Andreas Gursky
[Photographer, b. 1955, Leipzig, Germany, lives in Dusseldorf.]

 Since the photographic medium has been digitized, a fixed definition of the term “photography” has become impossible. 

Jeff Wall
[Photographer, b. 1946, Vancouver, Canada, lives in Vancouver.]

 Because image traffic has become so heavy and so continuous, it now seems as if these millions of images came into being by themselves, without the agency of a person. 

Charles Traub
[Photographer, writer, and critic, b. 1945, Louisville, Kentucky, lives in New York.]

 If it can be done digitally, do it. 

Jean Baudrillard
[Writer and theorist, b. 1929, Reims, France, d. 2007, Paris.]

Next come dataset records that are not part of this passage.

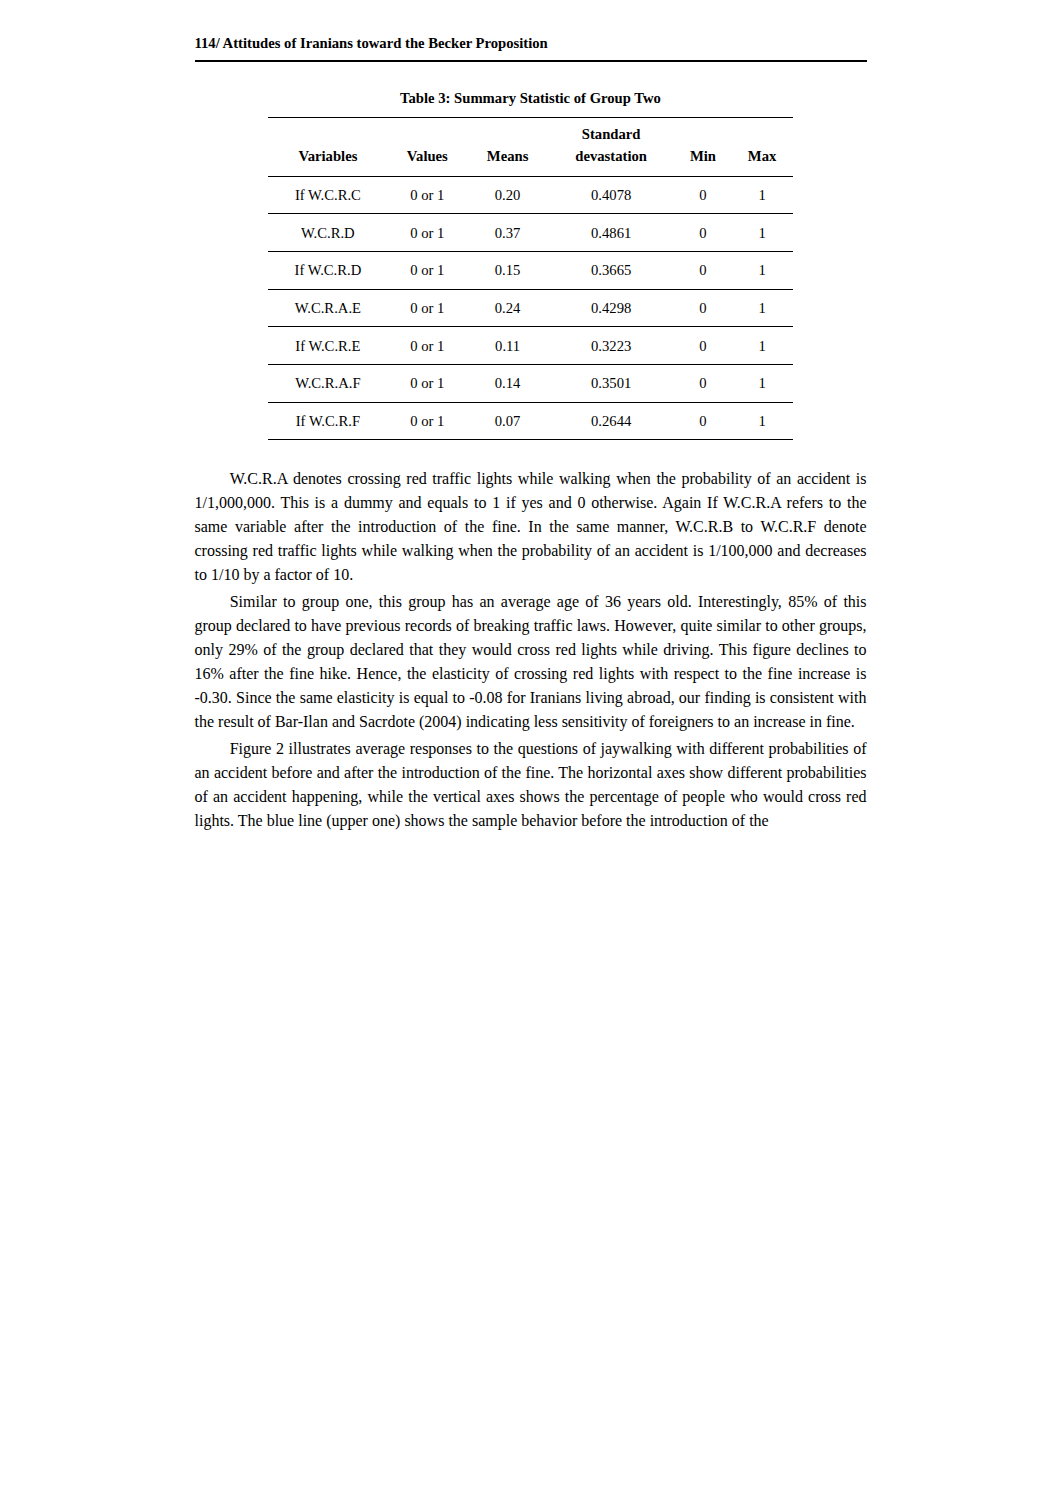114/ Attitudes of Iranians toward the Becker Proposition
Table 3: Summary Statistic of Group Two
| Variables | Values | Means | Standard devastation | Min | Max |
| --- | --- | --- | --- | --- | --- |
| If W.C.R.C | 0 or 1 | 0.20 | 0.4078 | 0 | 1 |
| W.C.R.D | 0 or 1 | 0.37 | 0.4861 | 0 | 1 |
| If W.C.R.D | 0 or 1 | 0.15 | 0.3665 | 0 | 1 |
| W.C.R.A.E | 0 or 1 | 0.24 | 0.4298 | 0 | 1 |
| If W.C.R.E | 0 or 1 | 0.11 | 0.3223 | 0 | 1 |
| W.C.R.A.F | 0 or 1 | 0.14 | 0.3501 | 0 | 1 |
| If W.C.R.F | 0 or 1 | 0.07 | 0.2644 | 0 | 1 |
W.C.R.A denotes crossing red traffic lights while walking when the probability of an accident is 1/1,000,000. This is a dummy and equals to 1 if yes and 0 otherwise. Again If W.C.R.A refers to the same variable after the introduction of the fine. In the same manner, W.C.R.B to W.C.R.F denote crossing red traffic lights while walking when the probability of an accident is 1/100,000 and decreases to 1/10 by a factor of 10.
Similar to group one, this group has an average age of 36 years old. Interestingly, 85% of this group declared to have previous records of breaking traffic laws. However, quite similar to other groups, only 29% of the group declared that they would cross red lights while driving. This figure declines to 16% after the fine hike. Hence, the elasticity of crossing red lights with respect to the fine increase is -0.30. Since the same elasticity is equal to -0.08 for Iranians living abroad, our finding is consistent with the result of Bar-Ilan and Sacrdote (2004) indicating less sensitivity of foreigners to an increase in fine.
Figure 2 illustrates average responses to the questions of jaywalking with different probabilities of an accident before and after the introduction of the fine. The horizontal axes show different probabilities of an accident happening, while the vertical axes shows the percentage of people who would cross red lights. The blue line (upper one) shows the sample behavior before the introduction of the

 When calculation and digital win out over form, when software wins out over the eye, can we still speak of photography? 

Gregory Crewdson
[Photographer, b. 1962, Brooklyn, New York, lives in New Haven Connecticut.]

 … in this age of Instagram, and pictures on cell phones, and social media, it’s a real challenge to think of the photograph still meaning something important. 

Bill Viola
[Artist, b. 1951, New York City, lives in Los Angeles.]

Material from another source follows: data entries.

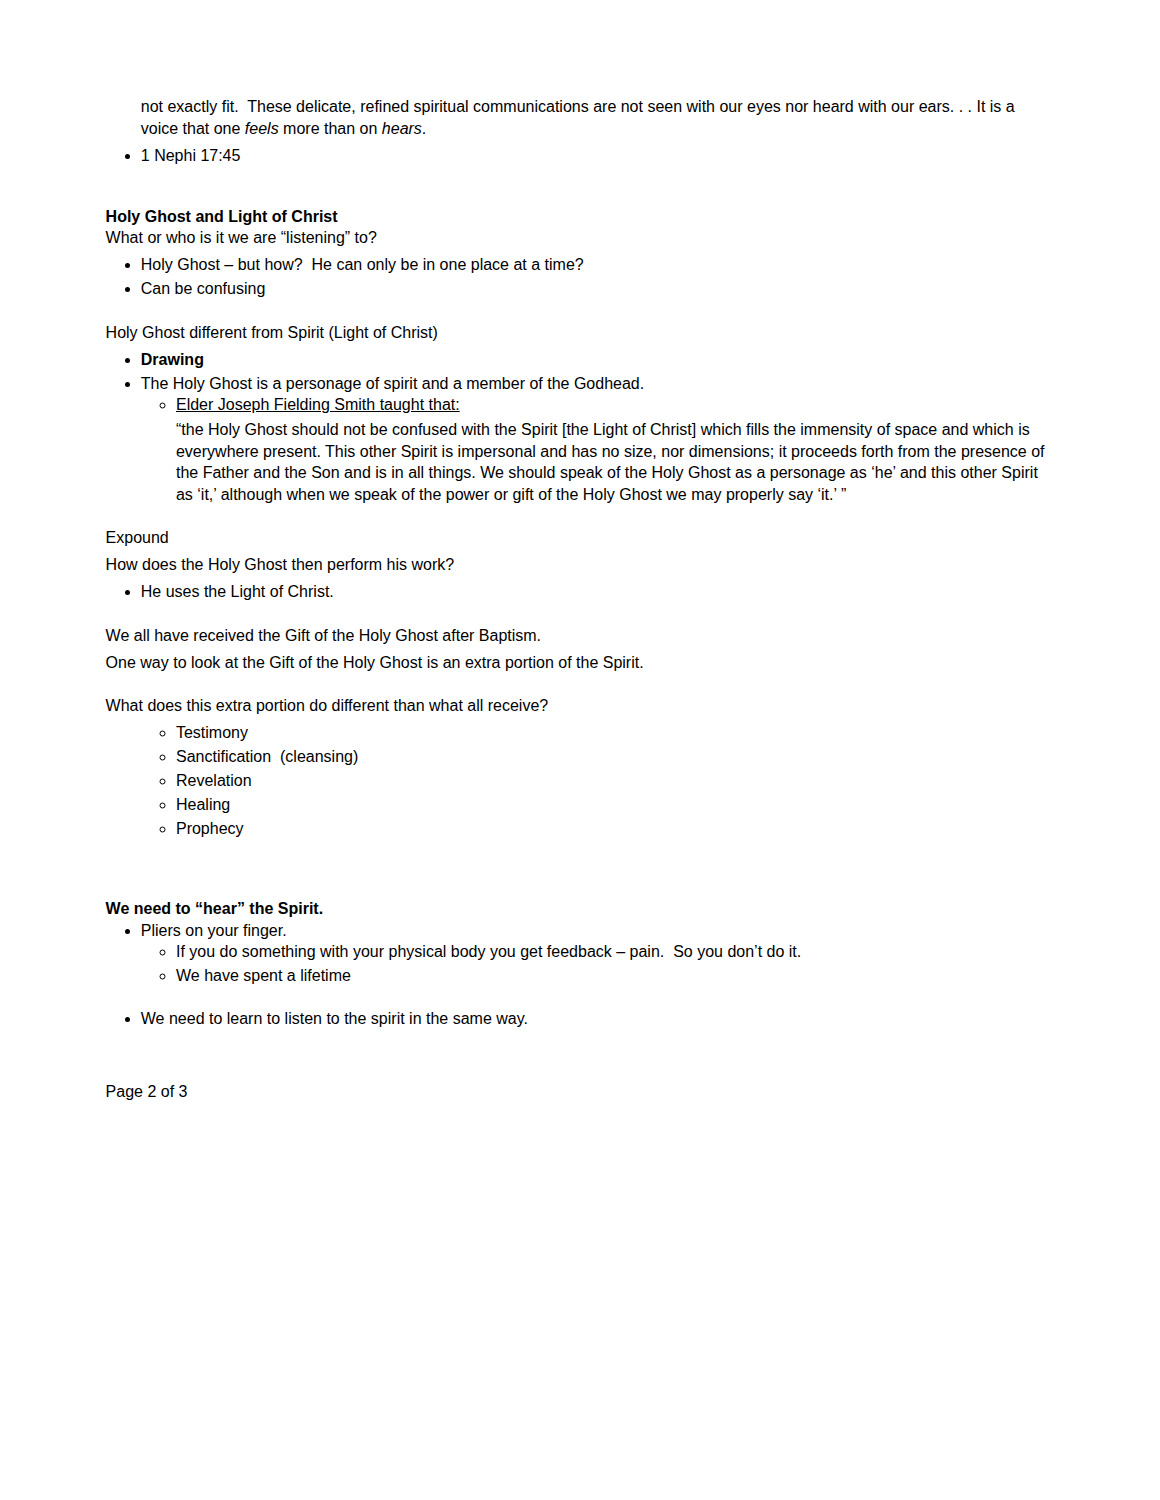not exactly fit. These delicate, refined spiritual communications are not seen with our eyes nor heard with our ears. . . It is a voice that one feels more than on hears.
1 Nephi 17:45
Holy Ghost and Light of Christ
What or who is it we are “listening” to?
Holy Ghost – but how? He can only be in one place at a time?
Can be confusing
Holy Ghost different from Spirit (Light of Christ)
Drawing
The Holy Ghost is a personage of spirit and a member of the Godhead.
Elder Joseph Fielding Smith taught that:
“the Holy Ghost should not be confused with the Spirit [the Light of Christ] which fills the immensity of space and which is everywhere present. This other Spirit is impersonal and has no size, nor dimensions; it proceeds forth from the presence of the Father and the Son and is in all things. We should speak of the Holy Ghost as a personage as ‘he’ and this other Spirit as ‘it,’ although when we speak of the power or gift of the Holy Ghost we may properly say ‘it.’ ”
Expound
How does the Holy Ghost then perform his work?
He uses the Light of Christ.
We all have received the Gift of the Holy Ghost after Baptism.
One way to look at the Gift of the Holy Ghost is an extra portion of the Spirit.
What does this extra portion do different than what all receive?
Testimony
Sanctification (cleansing)
Revelation
Healing
Prophecy
We need to “hear” the Spirit.
Pliers on your finger.
If you do something with your physical body you get feedback – pain. So you don’t do it.
We have spent a lifetime
We need to learn to listen to the spirit in the same way.
Page 2 of 3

 The electronic image is not fixed to any material base and, like our DNA, it has become a code that can circulate to any container that will hold it, defying death as it travels at the speed of light. 

Susie Linfield
[Writer and critic, New York, lives in New York.]

 On the Internet all photographs are equal: including doctored, manipulated, or constructed photographs, and those without any meaningful—or with entirely false—contexts. 

Lev Manovich
[Artist, theorist, and critic, b. 1960, Moscow, lives in New York.]

 The digital image annihilates photography while solidifying, glorifying and immortalizing the photographic.